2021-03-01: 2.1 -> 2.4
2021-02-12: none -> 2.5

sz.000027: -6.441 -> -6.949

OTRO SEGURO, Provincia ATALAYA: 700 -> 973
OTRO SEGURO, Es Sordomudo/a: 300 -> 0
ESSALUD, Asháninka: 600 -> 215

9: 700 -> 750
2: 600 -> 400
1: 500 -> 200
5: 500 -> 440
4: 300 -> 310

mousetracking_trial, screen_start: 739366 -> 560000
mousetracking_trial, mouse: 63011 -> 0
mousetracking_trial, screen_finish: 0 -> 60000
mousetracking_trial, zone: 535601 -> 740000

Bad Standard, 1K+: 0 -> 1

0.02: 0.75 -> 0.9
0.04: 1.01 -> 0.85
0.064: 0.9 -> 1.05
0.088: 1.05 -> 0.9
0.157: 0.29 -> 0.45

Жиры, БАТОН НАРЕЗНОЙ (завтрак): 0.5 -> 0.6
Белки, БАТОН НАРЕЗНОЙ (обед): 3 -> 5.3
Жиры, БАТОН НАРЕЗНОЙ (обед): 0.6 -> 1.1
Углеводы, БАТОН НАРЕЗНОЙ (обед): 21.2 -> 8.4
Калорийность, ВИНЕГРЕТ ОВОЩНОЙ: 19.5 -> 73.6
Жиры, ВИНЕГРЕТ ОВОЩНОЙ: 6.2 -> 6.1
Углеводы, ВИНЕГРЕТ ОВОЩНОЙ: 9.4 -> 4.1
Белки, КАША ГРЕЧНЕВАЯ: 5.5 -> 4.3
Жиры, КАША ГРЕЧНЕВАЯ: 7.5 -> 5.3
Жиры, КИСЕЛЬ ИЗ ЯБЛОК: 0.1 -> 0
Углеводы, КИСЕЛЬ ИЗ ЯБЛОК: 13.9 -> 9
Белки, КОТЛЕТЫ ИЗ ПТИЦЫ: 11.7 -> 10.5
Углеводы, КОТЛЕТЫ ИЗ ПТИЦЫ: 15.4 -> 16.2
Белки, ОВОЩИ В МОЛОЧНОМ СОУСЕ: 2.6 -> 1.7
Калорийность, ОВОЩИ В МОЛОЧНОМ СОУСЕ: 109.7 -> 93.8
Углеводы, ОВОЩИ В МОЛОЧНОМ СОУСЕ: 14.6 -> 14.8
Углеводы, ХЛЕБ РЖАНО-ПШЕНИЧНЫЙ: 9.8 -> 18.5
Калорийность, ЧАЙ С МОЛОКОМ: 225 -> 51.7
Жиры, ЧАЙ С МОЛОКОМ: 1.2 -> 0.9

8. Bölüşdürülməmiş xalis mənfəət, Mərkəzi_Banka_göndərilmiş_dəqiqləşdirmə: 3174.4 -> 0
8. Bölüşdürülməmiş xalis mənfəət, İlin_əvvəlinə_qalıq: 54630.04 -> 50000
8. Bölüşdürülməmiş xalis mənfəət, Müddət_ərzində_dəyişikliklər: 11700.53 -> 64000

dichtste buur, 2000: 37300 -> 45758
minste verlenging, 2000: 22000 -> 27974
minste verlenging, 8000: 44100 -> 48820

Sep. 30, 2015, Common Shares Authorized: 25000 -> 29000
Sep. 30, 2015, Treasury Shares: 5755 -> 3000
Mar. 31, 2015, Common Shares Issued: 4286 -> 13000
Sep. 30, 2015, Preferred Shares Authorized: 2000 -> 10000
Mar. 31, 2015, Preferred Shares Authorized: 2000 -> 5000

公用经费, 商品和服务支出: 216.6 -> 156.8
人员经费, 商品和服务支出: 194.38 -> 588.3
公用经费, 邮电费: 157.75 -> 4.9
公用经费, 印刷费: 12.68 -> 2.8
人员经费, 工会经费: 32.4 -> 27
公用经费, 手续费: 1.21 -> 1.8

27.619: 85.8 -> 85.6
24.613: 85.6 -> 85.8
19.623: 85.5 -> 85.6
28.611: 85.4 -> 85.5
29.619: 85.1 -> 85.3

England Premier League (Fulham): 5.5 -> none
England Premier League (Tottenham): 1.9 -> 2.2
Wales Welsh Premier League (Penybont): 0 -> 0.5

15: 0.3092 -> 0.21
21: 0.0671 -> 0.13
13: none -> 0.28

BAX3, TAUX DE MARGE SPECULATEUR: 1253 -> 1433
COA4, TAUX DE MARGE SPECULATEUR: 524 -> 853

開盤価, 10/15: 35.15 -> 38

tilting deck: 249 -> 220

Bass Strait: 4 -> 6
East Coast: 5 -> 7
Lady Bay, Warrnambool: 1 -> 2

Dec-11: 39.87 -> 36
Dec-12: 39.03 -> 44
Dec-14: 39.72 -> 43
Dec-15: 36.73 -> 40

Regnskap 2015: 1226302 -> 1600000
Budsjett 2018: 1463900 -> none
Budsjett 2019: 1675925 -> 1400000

■ ■ ■ ■

Go to the line with "Углеводы, БАТОН НАРЕЗНОЙ (обед): 21.2 -> 8.4" in the entries above and repeat every line from there through the line with "Mar. 31, 2015, Preferred", exactly and with no other text.

Углеводы, БАТОН НАРЕЗНОЙ (обед): 21.2 -> 8.4
Калорийность, ВИНЕГРЕТ ОВОЩНОЙ: 19.5 -> 73.6
Жиры, ВИНЕГРЕТ ОВОЩНОЙ: 6.2 -> 6.1
Углеводы, ВИНЕГРЕТ ОВОЩНОЙ: 9.4 -> 4.1
Белки, КАША ГРЕЧНЕВАЯ: 5.5 -> 4.3
Жиры, КАША ГРЕЧНЕВАЯ: 7.5 -> 5.3
Жиры, КИСЕЛЬ ИЗ ЯБЛОК: 0.1 -> 0
Углеводы, КИСЕЛЬ ИЗ ЯБЛОК: 13.9 -> 9
Белки, КОТЛЕТЫ ИЗ ПТИЦЫ: 11.7 -> 10.5
Углеводы, КОТЛЕТЫ ИЗ ПТИЦЫ: 15.4 -> 16.2
Белки, ОВОЩИ В МОЛОЧНОМ СОУСЕ: 2.6 -> 1.7
Калорийность, ОВОЩИ В МОЛОЧНОМ СОУСЕ: 109.7 -> 93.8
Углеводы, ОВОЩИ В МОЛОЧНОМ СОУСЕ: 14.6 -> 14.8
Углеводы, ХЛЕБ РЖАНО-ПШЕНИЧНЫЙ: 9.8 -> 18.5
Калорийность, ЧАЙ С МОЛОКОМ: 225 -> 51.7
Жиры, ЧАЙ С МОЛОКОМ: 1.2 -> 0.9

8. Bölüşdürülməmiş xalis mənfəət, Mərkəzi_Banka_göndərilmiş_dəqiqləşdirmə: 3174.4 -> 0
8. Bölüşdürülməmiş xalis mənfəət, İlin_əvvəlinə_qalıq: 54630.04 -> 50000
8. Bölüşdürülməmiş xalis mənfəət, Müddət_ərzində_dəyişikliklər: 11700.53 -> 64000

dichtste buur, 2000: 37300 -> 45758
minste verlenging, 2000: 22000 -> 27974
minste verlenging, 8000: 44100 -> 48820

Sep. 30, 2015, Common Shares Authorized: 25000 -> 29000
Sep. 30, 2015, Treasury Shares: 5755 -> 3000
Mar. 31, 2015, Common Shares Issued: 4286 -> 13000
Sep. 30, 2015, Preferred Shares Authorized: 2000 -> 10000
Mar. 31, 2015, Preferred Shares Authorized: 2000 -> 5000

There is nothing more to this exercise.